Quase, quase a terminar, a exposição “Lisboa Clichê” é, por estes dias, um acontecimento incontornável no panorama cultural da cidade de Lisboa. A mostra reúne um conjunto de fotografias tiradas na capital entre o final da década de 1980 e o início dos anos 90, às quais Daniel Blaufuks regressou três décadas depois, perante a indelével e acelerada transformação da cidade. Durante o primeiro confinamento, o artista começou por publicar algumas destas fotografias nas suas redes sociais, o que evoluiu para a construção de uma página de Instagram com o título que deu o mote para esta exposição, partilhando, entre março e outubro de 2020, imagens e textos de espaços, ambientes e pessoas de uma Lisboa já parcialmente desaparecida.

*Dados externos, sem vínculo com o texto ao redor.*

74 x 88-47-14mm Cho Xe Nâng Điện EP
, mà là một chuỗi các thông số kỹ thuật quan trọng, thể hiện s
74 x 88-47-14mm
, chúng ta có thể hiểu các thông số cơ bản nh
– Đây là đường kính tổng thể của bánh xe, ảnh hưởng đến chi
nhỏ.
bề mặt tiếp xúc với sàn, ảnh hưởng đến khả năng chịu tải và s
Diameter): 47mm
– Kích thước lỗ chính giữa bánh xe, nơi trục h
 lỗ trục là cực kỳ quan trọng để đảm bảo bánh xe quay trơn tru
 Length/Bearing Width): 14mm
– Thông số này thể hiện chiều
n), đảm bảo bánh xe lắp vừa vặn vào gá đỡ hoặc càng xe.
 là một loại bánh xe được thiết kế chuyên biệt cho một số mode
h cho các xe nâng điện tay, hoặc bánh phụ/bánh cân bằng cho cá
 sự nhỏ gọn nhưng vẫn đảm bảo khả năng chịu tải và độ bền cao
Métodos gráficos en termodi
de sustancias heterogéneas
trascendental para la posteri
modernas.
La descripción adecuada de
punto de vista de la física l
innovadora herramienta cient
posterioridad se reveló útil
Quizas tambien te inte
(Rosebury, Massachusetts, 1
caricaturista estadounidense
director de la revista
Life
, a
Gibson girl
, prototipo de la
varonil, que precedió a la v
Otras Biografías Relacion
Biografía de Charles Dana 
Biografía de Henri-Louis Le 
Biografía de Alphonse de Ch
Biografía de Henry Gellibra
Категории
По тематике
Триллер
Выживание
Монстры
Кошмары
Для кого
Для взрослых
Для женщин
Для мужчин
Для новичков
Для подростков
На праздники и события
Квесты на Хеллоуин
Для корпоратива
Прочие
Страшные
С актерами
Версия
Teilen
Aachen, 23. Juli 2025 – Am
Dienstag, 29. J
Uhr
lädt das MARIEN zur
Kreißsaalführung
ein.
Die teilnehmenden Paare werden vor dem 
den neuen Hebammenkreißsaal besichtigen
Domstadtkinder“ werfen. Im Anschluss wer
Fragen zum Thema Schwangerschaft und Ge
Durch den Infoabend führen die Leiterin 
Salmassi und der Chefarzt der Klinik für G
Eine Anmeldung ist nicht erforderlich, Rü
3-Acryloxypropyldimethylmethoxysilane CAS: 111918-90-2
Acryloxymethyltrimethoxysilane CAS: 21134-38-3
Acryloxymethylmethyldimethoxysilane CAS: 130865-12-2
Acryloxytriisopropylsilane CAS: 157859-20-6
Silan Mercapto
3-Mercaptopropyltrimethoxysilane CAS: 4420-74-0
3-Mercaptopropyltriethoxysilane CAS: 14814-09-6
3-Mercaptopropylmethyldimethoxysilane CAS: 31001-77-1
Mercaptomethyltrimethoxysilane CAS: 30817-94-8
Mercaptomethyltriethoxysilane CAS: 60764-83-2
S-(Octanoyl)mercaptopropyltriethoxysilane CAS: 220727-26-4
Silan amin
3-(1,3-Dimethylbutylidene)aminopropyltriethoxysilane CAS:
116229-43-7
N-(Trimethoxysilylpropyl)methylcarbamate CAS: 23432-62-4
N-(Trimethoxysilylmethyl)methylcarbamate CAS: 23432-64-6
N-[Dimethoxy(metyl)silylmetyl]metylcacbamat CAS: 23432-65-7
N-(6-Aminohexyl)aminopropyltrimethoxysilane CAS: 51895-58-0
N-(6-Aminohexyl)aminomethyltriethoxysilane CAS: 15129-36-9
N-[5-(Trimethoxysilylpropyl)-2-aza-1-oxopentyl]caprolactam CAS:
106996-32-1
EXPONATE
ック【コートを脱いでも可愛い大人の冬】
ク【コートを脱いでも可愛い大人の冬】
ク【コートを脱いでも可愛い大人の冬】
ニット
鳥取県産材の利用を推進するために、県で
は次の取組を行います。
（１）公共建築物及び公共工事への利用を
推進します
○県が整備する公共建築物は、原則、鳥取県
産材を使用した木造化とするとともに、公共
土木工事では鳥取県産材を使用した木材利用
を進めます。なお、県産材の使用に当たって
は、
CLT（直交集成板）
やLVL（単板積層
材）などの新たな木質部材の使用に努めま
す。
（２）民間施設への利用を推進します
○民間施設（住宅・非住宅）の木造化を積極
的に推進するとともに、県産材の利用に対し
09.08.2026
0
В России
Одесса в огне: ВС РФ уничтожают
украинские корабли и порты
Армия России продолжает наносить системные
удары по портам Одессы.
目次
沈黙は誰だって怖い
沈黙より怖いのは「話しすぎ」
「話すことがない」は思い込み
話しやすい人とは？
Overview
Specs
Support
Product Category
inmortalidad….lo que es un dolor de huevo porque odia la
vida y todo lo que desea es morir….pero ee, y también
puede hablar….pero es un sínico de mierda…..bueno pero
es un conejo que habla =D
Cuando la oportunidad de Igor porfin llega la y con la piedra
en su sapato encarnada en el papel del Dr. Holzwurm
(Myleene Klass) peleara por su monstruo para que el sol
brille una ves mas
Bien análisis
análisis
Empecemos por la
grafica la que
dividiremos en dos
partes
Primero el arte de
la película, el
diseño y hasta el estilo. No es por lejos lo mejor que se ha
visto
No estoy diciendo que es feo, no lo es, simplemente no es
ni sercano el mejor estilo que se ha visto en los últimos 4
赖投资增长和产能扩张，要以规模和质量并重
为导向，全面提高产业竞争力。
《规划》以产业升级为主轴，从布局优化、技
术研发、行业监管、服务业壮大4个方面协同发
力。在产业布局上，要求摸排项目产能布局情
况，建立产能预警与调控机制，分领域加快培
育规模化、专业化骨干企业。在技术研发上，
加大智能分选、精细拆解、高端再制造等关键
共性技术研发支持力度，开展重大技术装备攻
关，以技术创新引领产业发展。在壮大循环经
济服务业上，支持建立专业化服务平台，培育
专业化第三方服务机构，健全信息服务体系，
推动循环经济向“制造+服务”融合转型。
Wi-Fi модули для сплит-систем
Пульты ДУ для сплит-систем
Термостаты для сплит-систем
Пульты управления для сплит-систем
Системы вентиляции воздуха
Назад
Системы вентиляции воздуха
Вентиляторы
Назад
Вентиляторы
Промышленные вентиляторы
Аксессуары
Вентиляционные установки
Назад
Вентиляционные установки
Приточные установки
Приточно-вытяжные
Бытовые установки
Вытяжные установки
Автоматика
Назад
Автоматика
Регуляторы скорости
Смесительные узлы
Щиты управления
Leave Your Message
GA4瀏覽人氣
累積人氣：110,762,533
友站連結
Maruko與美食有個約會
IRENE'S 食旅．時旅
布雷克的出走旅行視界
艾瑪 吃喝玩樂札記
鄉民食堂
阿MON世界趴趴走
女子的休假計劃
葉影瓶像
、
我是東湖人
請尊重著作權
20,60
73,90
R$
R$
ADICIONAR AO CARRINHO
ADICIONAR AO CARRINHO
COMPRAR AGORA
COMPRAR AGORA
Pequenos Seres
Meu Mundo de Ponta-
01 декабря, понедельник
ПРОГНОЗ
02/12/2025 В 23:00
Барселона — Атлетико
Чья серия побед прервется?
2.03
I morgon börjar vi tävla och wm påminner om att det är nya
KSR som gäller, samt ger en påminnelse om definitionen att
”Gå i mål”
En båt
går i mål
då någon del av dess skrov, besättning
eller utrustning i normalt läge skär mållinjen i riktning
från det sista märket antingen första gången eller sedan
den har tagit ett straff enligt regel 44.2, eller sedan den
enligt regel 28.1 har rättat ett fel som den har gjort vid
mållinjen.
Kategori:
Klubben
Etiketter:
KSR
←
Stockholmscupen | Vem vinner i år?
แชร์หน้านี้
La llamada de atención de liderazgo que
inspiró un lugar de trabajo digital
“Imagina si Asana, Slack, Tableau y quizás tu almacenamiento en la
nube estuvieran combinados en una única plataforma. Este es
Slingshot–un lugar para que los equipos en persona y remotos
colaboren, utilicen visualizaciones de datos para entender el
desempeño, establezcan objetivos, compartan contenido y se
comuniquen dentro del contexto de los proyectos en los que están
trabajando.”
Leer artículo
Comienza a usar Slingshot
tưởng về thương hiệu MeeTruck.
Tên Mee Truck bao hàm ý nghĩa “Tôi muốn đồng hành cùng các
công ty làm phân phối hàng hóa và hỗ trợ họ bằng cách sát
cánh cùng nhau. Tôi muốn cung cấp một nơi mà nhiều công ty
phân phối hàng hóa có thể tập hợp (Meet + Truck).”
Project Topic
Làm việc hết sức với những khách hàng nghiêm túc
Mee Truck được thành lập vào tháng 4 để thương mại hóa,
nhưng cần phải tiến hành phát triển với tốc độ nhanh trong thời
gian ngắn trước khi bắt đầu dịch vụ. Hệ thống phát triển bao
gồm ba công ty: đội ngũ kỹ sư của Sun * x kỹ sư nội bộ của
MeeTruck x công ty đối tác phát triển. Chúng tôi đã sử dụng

Três centenas dessas fotografias formam o corpo de um livro publicado em Setembro de 2021 pela editora Tinta-da-china e, destas, oitenta estão expostas até amanhã no Palácio Pimenta - Museu de Lisboa, ao Campo Grande.
“Lisboa Clichê” pode ser visto como o prenúncio de uma Lisboa mais cosmopolita, mais arejada, dando lugar a tempos de maior prosperidade e afirmação nacional e internacional. Conferindo às imagens um certo ar de clichê, são inúmeros os detalhes que marcam uma época e um tempo que, sabemo-lo bem, não volta. Perante as imagens de Blaufuks, distinguimos com nitidez o que é passado do que é presente, num exercício que nos leva mais longe, ao reconhecimento das alterações que vieram modelar os nossos interesses e vontades. Mas é incontornável não percebermos numa crescente massificação a causa directa da perda de um conjunto de marcos identitários que conferiam aos mais variados espaços a aura poética, que o artista evoca e partilha, de uma outra época, de uma outra Lisboa, «a nossa Alexandria», nas suas palavras.
À força que se derrama do lado documental da fotografia de Daniel Blaufuks, junta-se a sua arte de captar o momento na sua essência, carregando de força e emoção cada uma das imagens. Nos rostos, como nas poses dos retratados, é particularmente significativo o contraste entre aqueles que carregam ainda essa espécie de fado que as “águas passadas” do 25 de Abril adensaram e os que vêem o futuro carregado de oportunidades, uns e outros cientes de que está em curso um processo que irá mudar o rosto à cidade e que, muito em breve, nada será como dantes. É com isto em mente que vemos desfilar, ante o nosso olhar, lugares que reconhecemos e pessoas que nos são queridas, uns e outras tão diferentes, justos contrapontos de um tempo cuja marcha inexorável não se detém. Não há saudosismo nas imagens de Daniel Blaufuks. Há, isso sim, a consciência do que fomos e do que somos, o que é meio caminho andado para entender e abraçar o futuro.